Ethan Migliori Speaks at BEAR General Meeting


Business Expansion and Retention Press Release

The management of BEAR and other programs to help businesses grow and succeed is a complicated, yet achievable goal based on a presentation given by Ethan Migliori at the BEAR General Meeting on Oct. 15.

“The basis of the program is to work with local businesses to grow through economic gardening, helping people to realize they need to shop local  and showing the economic impact of local business,” said Migliori, in a sum up of an Economic Development meeting he went to in Denver, Colo. recently.

Migliori said that there is a lot to having BEAR work with businesses rather than just gathering data and touching bases with them once in awhile.

“The first thing we need to do is to build a real relationship with them,” he said. “And when we collect data we need to analyze and track what is going on to predict behaviors in the market.”
He also said that BEAR needs to help in solving problems that could cause a business to either close or relocate.

Obviously money is a key to a successful business. Migliori told the group that there are three kinds of money in an economy. The first is good money or money that is coming from the outside. Then there is neutral money, or the money that is traded within the community with others who are situated there too. Finally there is bad money, or money that goes outside the area with little return for the local economy. That is called leakage.

“What we must focus on is increasing the flow of money that comes into the community,” he said. And he also pointed out that leakage can destroy a local business base. “In Price, for every dollar spent, it recirculates 8.7 times within the community. In Emery County a dollar that is spent there circulates less than one time.”

He said that the kinds of jobs businesses provide are important and the industries that produce the most jobs is also a factor. Wages in different industries are not equal and in some cases some businesses create fewer jobs but those can be higher paying positions.

“That is the reason the BEAR world really focuses on manufacturing,” he stated. “Usually they are good jobs and we know these industries produce more of them.”

He said there are some key things that BEAR and other support services needs to learn to be successful.

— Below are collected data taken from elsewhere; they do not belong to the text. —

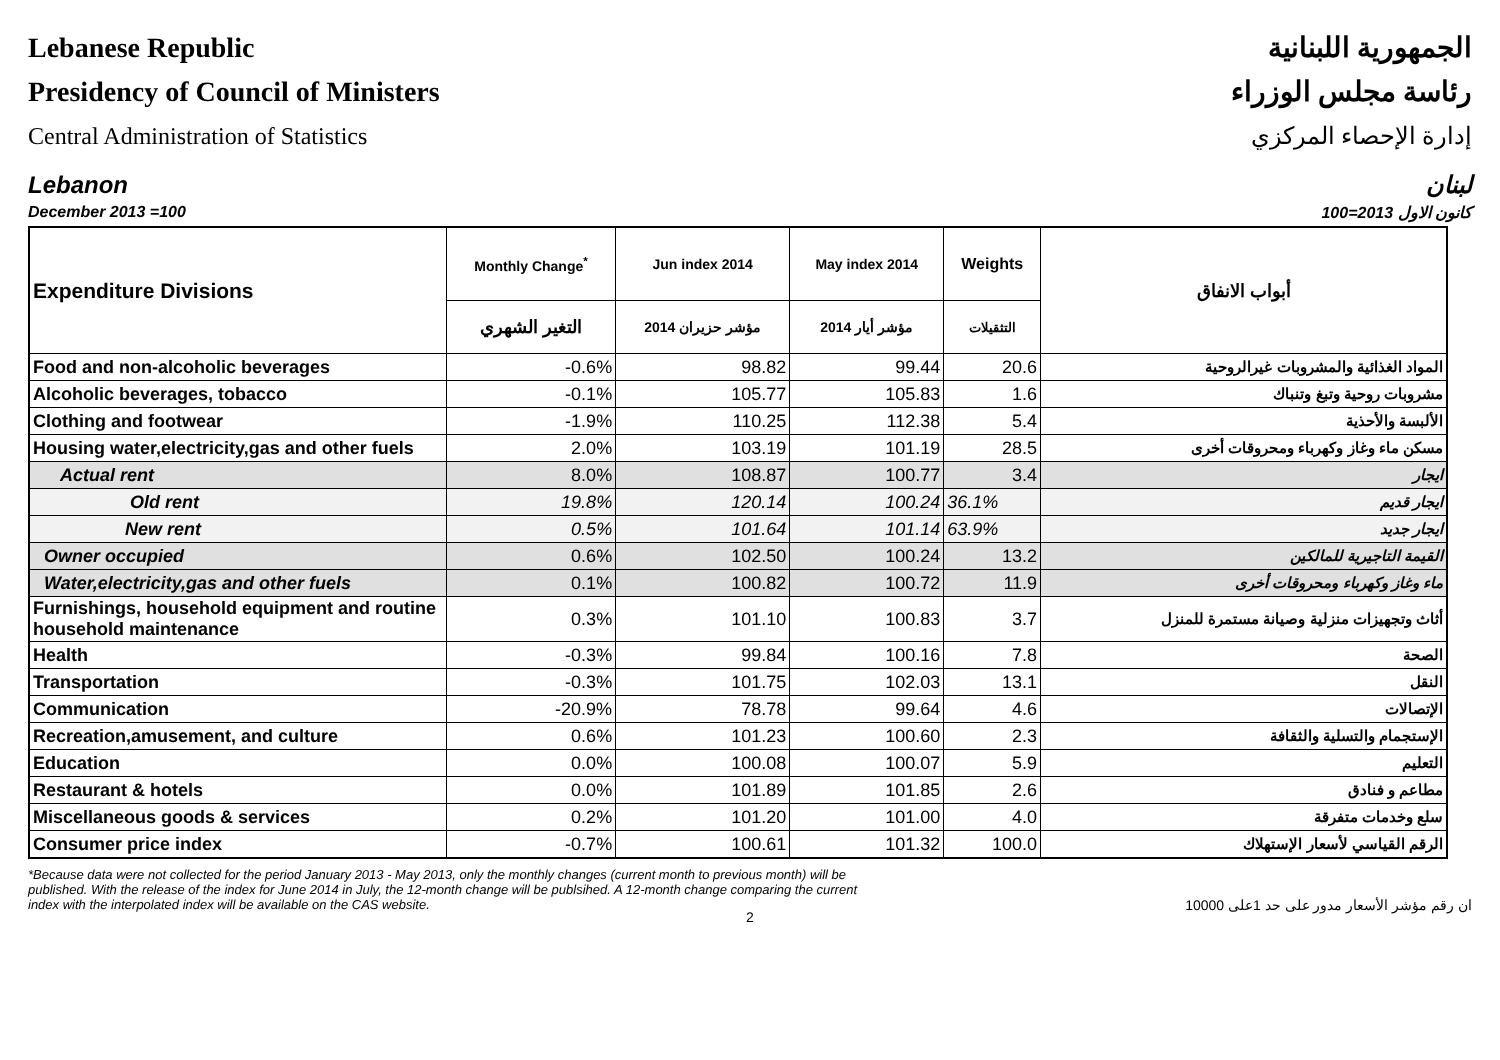Lebanese Republic
Presidency of Council of Ministers
Central Administration of Statistics
الجمهورية اللبنانية
رئاسة مجلس الوزراء
إدارة الإحصاء المركزي
Lebanon لبنان
December 2013 =100 كانون الاول 2013=100
| Expenditure Divisions | Monthly Change<sup>*</sup> | Jun index 2014 | May index 2014 | Weights | أبواب الانفاق |
| --- | --- | --- | --- | --- | --- |
| | التغير الشهري | مؤشر حزيران 2014 | مؤشر أيار 2014 | التثقيلات | |
| Food and non-alcoholic beverages | -0.6% | 98.82 | 99.44 | 20.6 | المواد الغذائية والمشروبات غيرالروحية |
| Alcoholic beverages, tobacco | -0.1% | 105.77 | 105.83 | 1.6 | مشروبات روحية وتبغ وتنباك |
| Clothing and footwear | -1.9% | 110.25 | 112.38 | 5.4 | الألبسة والأحذية |
| Housing water,electricity,gas and other fuels | 2.0% | 103.19 | 101.19 | 28.5 | مسكن ماء وغاز وكهرباء ومحروقات أخرى |
| Actual rent | 8.0% | 108.87 | 100.77 | 3.4 | ايجار |
| Old rent | 19.8% | 120.14 | 100.24 | 36.1% | ايجار قديم |
| New rent | 0.5% | 101.64 | 101.14 | 63.9% | ايجار جديد |
| Owner occupied | 0.6% | 102.50 | 100.24 | 13.2 | القيمة التاجيرية للمالكين |
| Water,electricity,gas and other fuels | 0.1% | 100.82 | 100.72 | 11.9 | ماء وغاز وكهرباء ومحروقات أخرى |
| Furnishings, household equipment and routine household maintenance | 0.3% | 101.10 | 100.83 | 3.7 | أثاث وتجهيزات منزلية وصيانة مستمرة للمنزل |
| Health | -0.3% | 99.84 | 100.16 | 7.8 | الصحة |
| Transportation | -0.3% | 101.75 | 102.03 | 13.1 | النقل |
| Communication | -20.9% | 78.78 | 99.64 | 4.6 | الإتصالات |
| Recreation,amusement, and culture | 0.6% | 101.23 | 100.60 | 2.3 | الإستجمام والتسلية والثقافة |
| Education | 0.0% | 100.08 | 100.07 | 5.9 | التعليم |
| Restaurant & hotels | 0.0% | 101.89 | 101.85 | 2.6 | مطاعم و فنادق |
| Miscellaneous goods & services | 0.2% | 101.20 | 101.00 | 4.0 | سلع وخدمات متفرقة |
| Consumer price index | -0.7% | 100.61 | 101.32 | 100.0 | الرقم القياسي لأسعار الإستهلاك |
*Because data were not collected for the period January 2013 - May 2013, only the monthly changes (current month to previous month) will be published. With the release of the index for June 2014 in July, the 12-month change will be publsihed. A 12-month change comparing the current index with the interpolated index will be available on the CAS website.
ان رقم مؤشر الأسعار مدور على حد 1على 10000
2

  • First learn to unlearn things that have been done and that are not as successful.
  • Anytime a business moves out of the area, an exit interview should be done with those businesses to analyze why they are leaving.
  • A cookie cutter approach to helping businesses is not a good way to do things. Every business is unique.
  • To have business be attractive to an area, the workforce available must be ready and have the skills to fill positions with that business. Communities need to position themselves to have a workforce that is where the jobs are and will be.
  • Baby Boomers, who are many of the managers today, need to understand that Generation X thinks of work on a project basis, not on an hourly basis. Many want to be paid for the job, not the hours they put in.
  • Everyone should remember to thank businesses for what they do, in terms of service and what they add to the economy of the area.